This is a large part of why I want the "phase 2" to take place: fixing
the internal TLS implementation not to have so much ridiculous runtime
overhead. Using static const tables mapped from the executable file on
disk rather than dynamically initializing tables used for crypto can
theoretically get the size of the process down to a few pages. The
base time for posix_spawn is roughly 250-500 us even on slower
systems, which is negligible in comparison to TLS connection setup if
I'm not mistaken. So while I think there's possibly some value to
using a shared process, I question whether it's worth the complexity;
efforts might be better spent just making the process-per-connection
more efficient, at least early on.

> If we were able to do this, we'd need to be able to map the
> initialization/configuration options to something that could be sent
> over the control channel as well, right?

Yes, that would be needed.

> having this multiplexed arrangment also makes it possible for the tlsify
> child to have a session-resumption database that stays in RAM (though it
> would go away when the tlsify process terminates).  it does raise a
> question of when the tlsify process should shut itself down, though,
> since it is no longer responsible for only a single connection.  Maybe
> it could shut itself down when the control channel is closed?

Yes, that would be reasonable behavior I think.
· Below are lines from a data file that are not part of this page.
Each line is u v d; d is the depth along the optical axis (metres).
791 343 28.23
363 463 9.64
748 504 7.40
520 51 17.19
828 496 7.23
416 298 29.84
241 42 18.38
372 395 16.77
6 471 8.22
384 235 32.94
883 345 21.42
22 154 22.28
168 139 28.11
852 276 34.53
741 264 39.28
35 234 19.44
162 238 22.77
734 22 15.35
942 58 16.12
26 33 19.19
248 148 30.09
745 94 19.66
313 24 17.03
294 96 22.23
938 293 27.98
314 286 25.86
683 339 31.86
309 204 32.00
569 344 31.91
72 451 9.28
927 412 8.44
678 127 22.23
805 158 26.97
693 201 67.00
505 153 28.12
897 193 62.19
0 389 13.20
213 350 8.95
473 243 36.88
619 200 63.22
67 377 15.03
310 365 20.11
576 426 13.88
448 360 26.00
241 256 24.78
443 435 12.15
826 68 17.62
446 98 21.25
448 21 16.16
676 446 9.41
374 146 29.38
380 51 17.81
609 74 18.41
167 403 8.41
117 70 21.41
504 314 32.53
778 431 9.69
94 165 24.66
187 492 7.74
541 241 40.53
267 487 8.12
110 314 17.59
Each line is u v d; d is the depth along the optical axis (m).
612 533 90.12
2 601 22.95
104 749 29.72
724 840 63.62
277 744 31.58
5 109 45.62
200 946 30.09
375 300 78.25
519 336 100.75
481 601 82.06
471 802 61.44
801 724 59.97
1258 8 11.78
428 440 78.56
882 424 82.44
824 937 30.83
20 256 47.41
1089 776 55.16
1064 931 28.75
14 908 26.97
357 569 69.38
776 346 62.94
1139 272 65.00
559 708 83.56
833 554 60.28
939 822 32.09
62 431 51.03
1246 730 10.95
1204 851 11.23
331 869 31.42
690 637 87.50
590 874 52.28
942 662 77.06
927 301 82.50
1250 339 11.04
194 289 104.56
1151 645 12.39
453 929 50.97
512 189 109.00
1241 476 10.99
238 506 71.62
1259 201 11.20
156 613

> More radically, with this arrangement it's conceivable that you could
> have a single tlsify process that runs in the background and performs
> this work for a number of clients.  this offers a nice, easy way to do
> privsep (no process needs to drop privileges, they just need to be able
> to talk to the tlsify peer process's control socket).  Maybe that's too
> fancy?

This has been considered before, with no definitive conclusion
reached.

> control channel formats
> -----------------------
> 
> this seems like the big question: how can we structure this in a
> friendly/simple way without needing to pull in json libraries or
> other scary/dangerous/complex parsers.  My big fear is that there will
> be control channel data that is large and possibly complex.
> 
> examples of large data: full certificate chains -- these can be quite
> long.  i don't think there is a functional limit on their length,
> actually, and the size of any one certificate can be huge.  Similarly
> large are the hints provided by servers during CertificateRequest
> messages.
> 
> examples of complex data: session initialization/configuration is
> starting to sound possibly complex, though if it's just command-line
> arguments, we should be able to get away with line-at-a-time reads
> (maybe with embedded NULs between args so that the same command-line
> parser can be used?).  what do you think is the most complex part you've
> seen?

Embedded NULs aren't possible; arguments to exec are C strings. Of
course it's possible to have multiple arguments. But since the command
line is usually public (via ps, etc.) any potentially-private input
needs to be via the environment or an active control-channel.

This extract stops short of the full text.